Exercise description →
Format the lines from the start of the material through the line containing "difíceis de dobrar" as a numbered list, skipping any blank lines. Leave the pictures out.

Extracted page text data
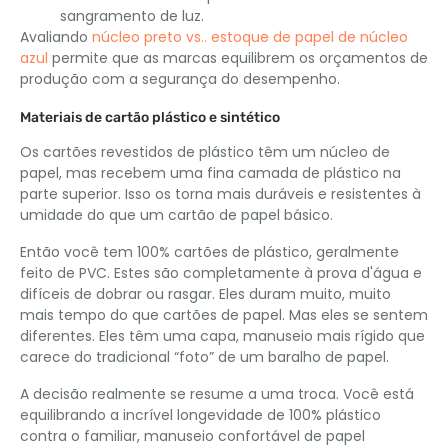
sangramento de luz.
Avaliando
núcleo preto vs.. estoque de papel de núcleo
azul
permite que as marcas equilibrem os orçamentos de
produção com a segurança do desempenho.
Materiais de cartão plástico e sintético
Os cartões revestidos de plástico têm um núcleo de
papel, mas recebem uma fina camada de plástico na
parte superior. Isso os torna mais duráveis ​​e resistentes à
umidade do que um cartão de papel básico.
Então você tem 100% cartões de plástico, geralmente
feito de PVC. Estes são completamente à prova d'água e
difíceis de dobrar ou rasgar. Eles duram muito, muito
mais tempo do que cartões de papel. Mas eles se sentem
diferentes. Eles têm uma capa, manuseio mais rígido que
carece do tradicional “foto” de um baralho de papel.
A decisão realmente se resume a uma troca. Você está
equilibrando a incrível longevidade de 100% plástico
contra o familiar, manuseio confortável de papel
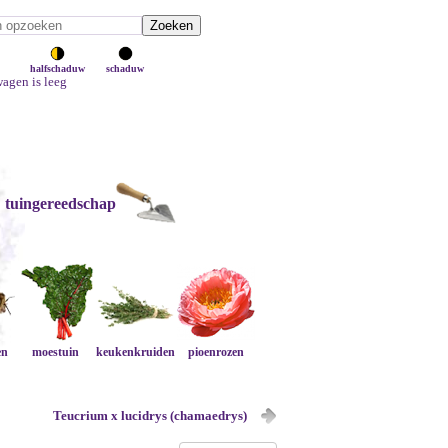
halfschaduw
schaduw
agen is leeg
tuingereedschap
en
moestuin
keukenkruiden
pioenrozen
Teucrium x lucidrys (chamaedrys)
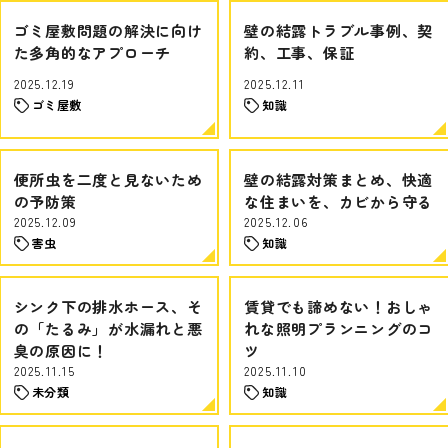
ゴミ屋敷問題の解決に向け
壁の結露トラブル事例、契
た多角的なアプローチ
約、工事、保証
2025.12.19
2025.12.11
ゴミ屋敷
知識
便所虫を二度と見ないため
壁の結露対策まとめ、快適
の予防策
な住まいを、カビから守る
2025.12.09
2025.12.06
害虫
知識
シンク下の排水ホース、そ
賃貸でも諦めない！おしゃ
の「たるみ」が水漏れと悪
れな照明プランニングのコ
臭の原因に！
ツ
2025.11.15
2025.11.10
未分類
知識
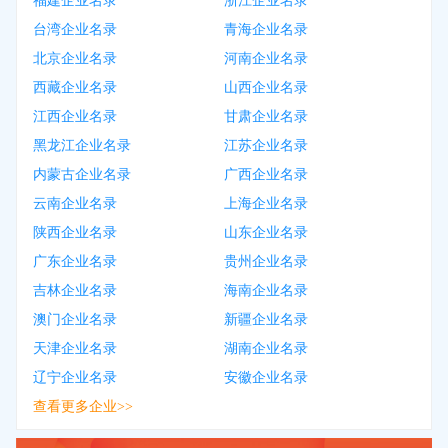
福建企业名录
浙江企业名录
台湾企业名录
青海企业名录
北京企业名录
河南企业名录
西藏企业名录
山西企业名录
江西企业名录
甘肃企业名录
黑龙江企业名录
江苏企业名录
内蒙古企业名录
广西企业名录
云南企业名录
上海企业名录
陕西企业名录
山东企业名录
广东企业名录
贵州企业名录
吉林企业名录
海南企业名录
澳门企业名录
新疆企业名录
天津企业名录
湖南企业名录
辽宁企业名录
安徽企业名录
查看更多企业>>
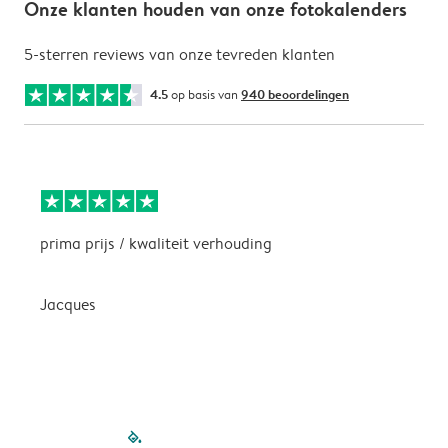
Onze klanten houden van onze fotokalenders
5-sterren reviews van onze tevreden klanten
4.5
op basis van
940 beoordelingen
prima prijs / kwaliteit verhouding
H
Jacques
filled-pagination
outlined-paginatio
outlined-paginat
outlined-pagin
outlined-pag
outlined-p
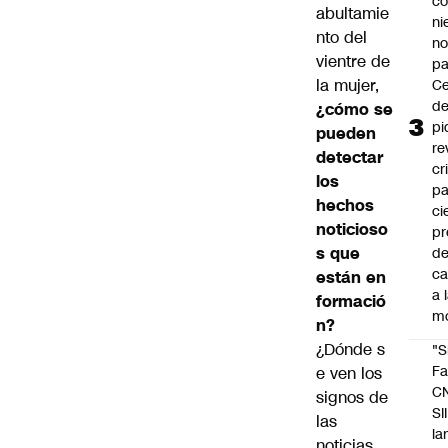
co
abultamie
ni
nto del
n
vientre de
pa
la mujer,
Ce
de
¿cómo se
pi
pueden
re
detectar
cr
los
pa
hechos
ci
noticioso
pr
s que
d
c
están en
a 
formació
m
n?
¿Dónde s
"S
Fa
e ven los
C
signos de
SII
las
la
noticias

Output →
1. sangramento de luz.
2. Avaliando
3. núcleo preto vs.. estoque de papel de núcleo
4. azul
5. permite que as marcas equilibrem os orçamentos de
6. produção com a segurança do desempenho.
7. Materiais de cartão plástico e sintético
8. Os cartões revestidos de plástico têm um núcleo de
9. papel, mas recebem uma fina camada de plástico na
10. parte superior. Isso os torna mais duráveis ​​e resistentes à
11. umidade do que um cartão de papel básico.
12. Então você tem 100% cartões de plástico, geralmente
13. feito de PVC. Estes são completamente à prova d'água e
14. difíceis de dobrar ou rasgar. Eles duram muito, muito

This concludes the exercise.